This is the first of two stories from a reportage to Romania the other week. Despite a nearly open labour market across Europe, medical professionals in one of the continant's poorest countries are choosing to stay home.
Romania's nurses stick close to home
Romania's nurses don't earn much and although they can work almost anywhere in Europe, better salaries may not be enough to lure them away from home.
The former Eastern Bloc country of 22 million seems an ideal picking ground for cheap medical professionals for Switzerland.
And it could be, if voters choose to extend a labour agreement with the European Union to new members Romania and Bulgaria on February 8.
"I think they want to stay in the country but they are not very well paid here. And the work is not so easy," says Lamise Bectemir, the head of the paediatric oncology ward at the Marie Curie Children's Hospital in the Romanian capital, Bucharest.
There is a great wealth disparity here.

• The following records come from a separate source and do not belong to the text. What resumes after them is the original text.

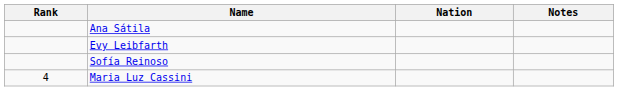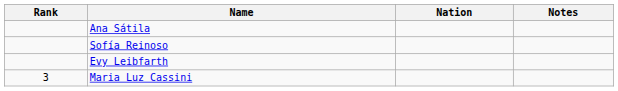rows swapped: Evy Leibfarth <-> Sofía Reinoso
Maria Luz Cassini | Rank: 4 -> 3
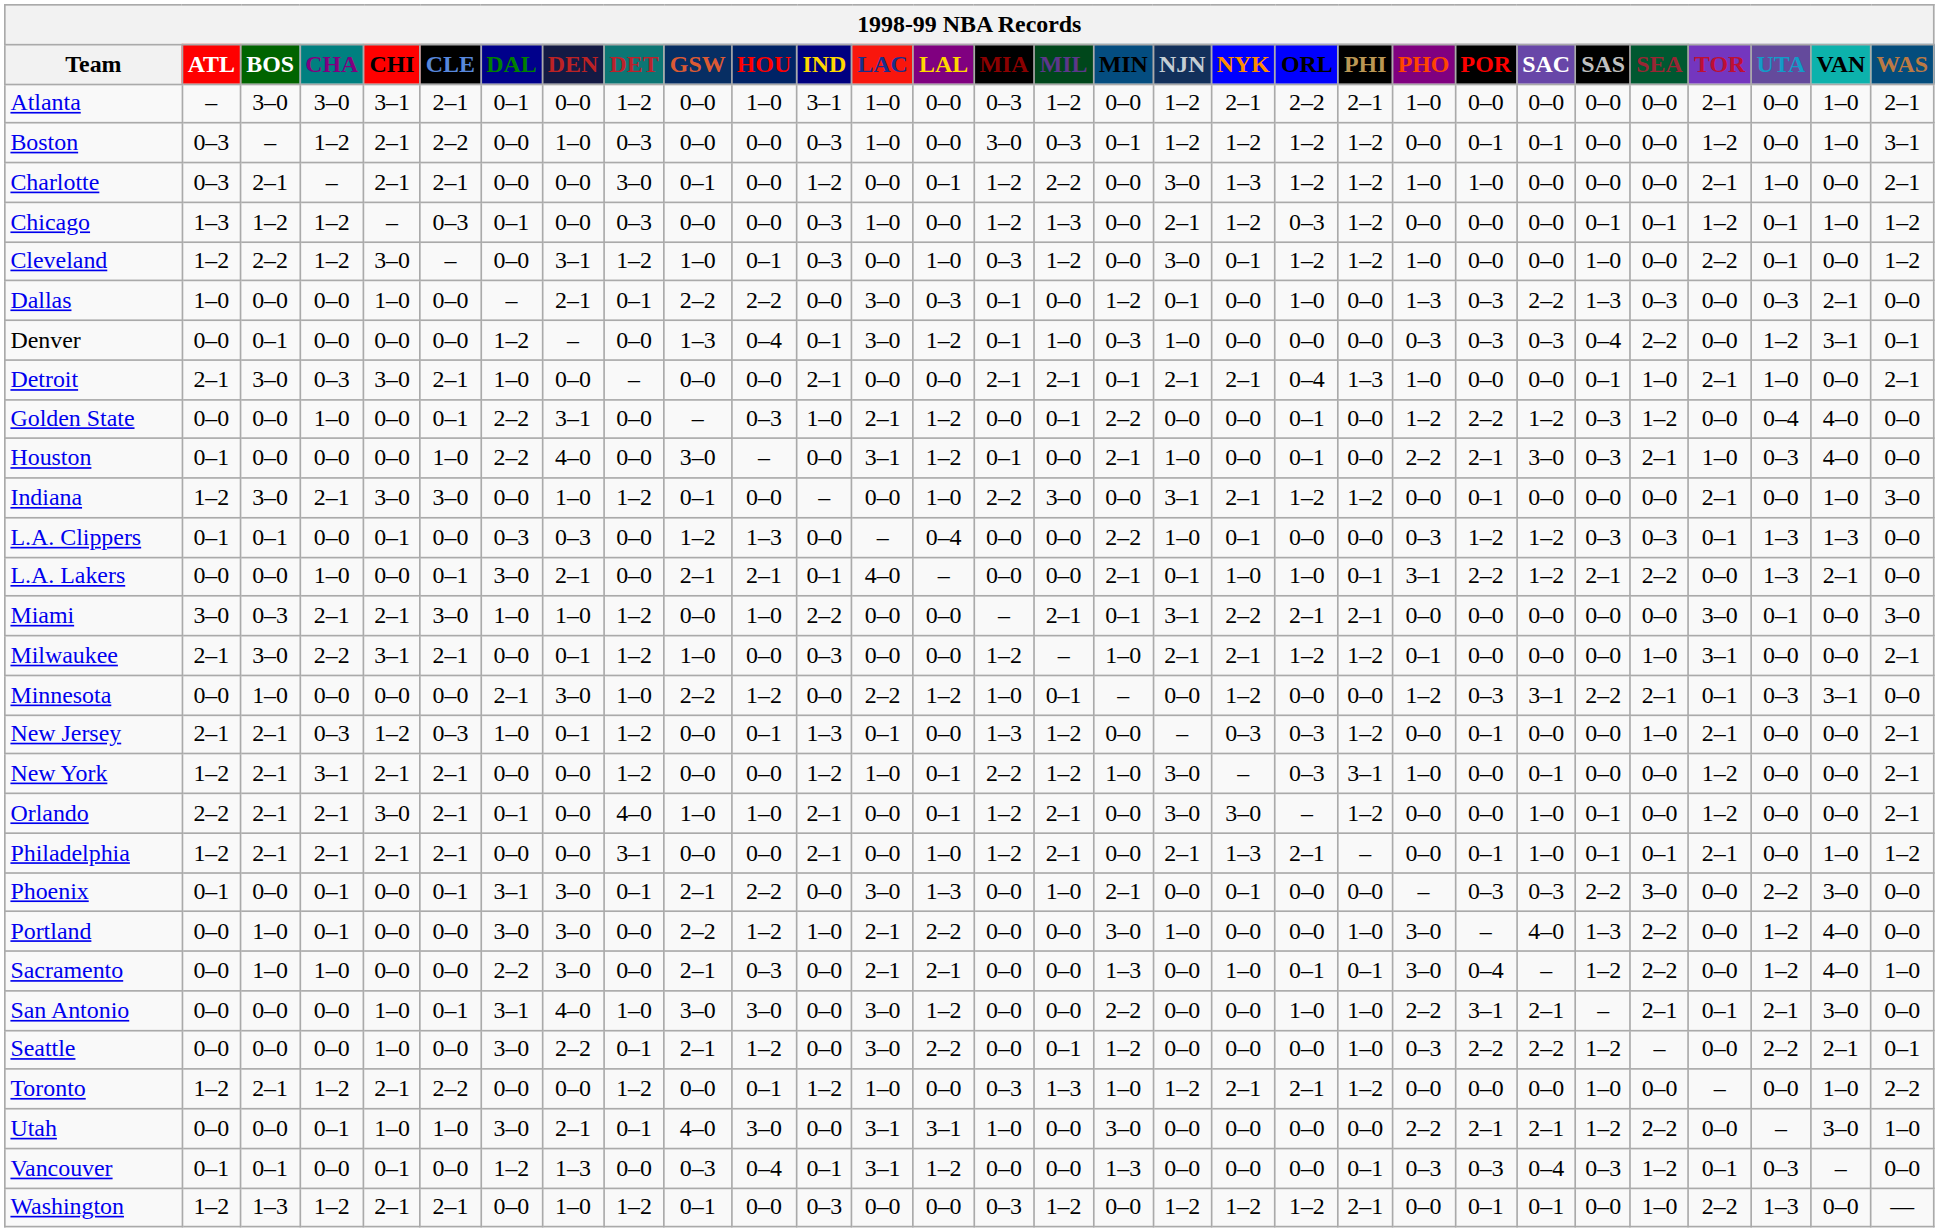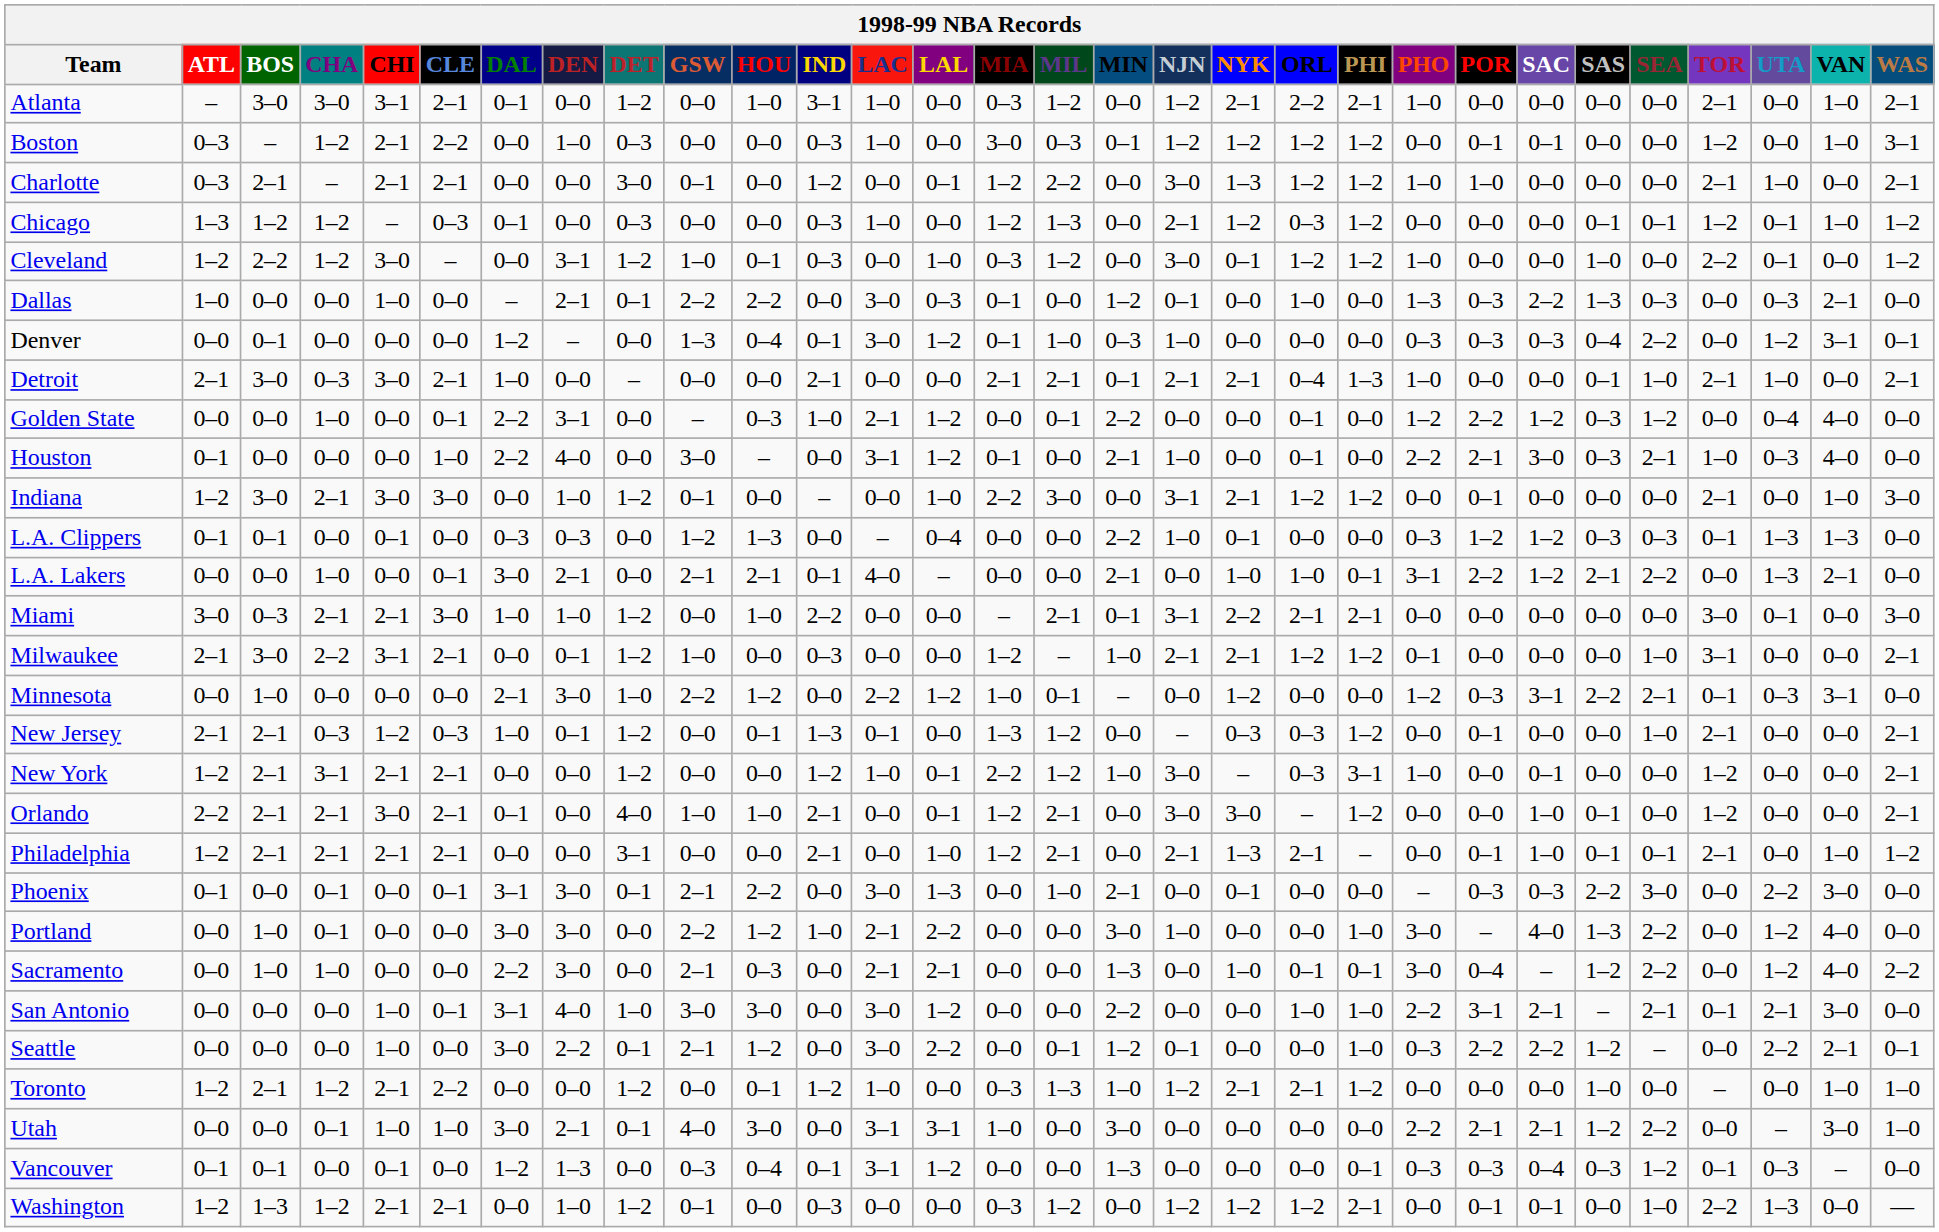L.A. Lakers | NJN: 0–1 -> 0–0
Sacramento | WAS: 1–0 -> 2–2
Seattle | NJN: 0–0 -> 0–1
Toronto | WAS: 2–2 -> 1–0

The problem for Bectemir and others who consider themselves part of the middle class is that relatively meagre salaries don't translate into low costs of living. Nurses in Romania earn between €500 (SFr750) and €1,000 per month.

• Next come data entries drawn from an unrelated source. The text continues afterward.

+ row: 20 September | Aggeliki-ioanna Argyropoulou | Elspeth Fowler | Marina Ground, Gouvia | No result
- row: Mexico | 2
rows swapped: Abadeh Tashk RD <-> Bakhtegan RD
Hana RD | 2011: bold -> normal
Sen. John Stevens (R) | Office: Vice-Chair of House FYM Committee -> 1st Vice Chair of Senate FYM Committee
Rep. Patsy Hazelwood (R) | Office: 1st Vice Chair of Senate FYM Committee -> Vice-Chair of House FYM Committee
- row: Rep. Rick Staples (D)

At a McDonald's restaurant a few minutes from the hospital, a hamburger meal costs around 18 lei, or roughly SFr6.50 ($5.60).
That's less than half the price of the same sandwich, French fries and soft drink in Switzerland, but for the city's nurses it is a relative luxury. They could earn up to five times more in a Swiss hospital.
Romania's wages are an expression of the country's ongoing growing pains almost two decades after the collapse of Nicolae Ceauşescu's communist regime.
For all the talk of new money in Eastern Europe, Bucharest's buildings cast a weary shadow and its prodigious boulevards and traffic circles - crumbling edifices to the former dictator's brand of grandiose totalitarianism - teem with a few luxury trucks and many more of the modest Dacias, the national everyman's car.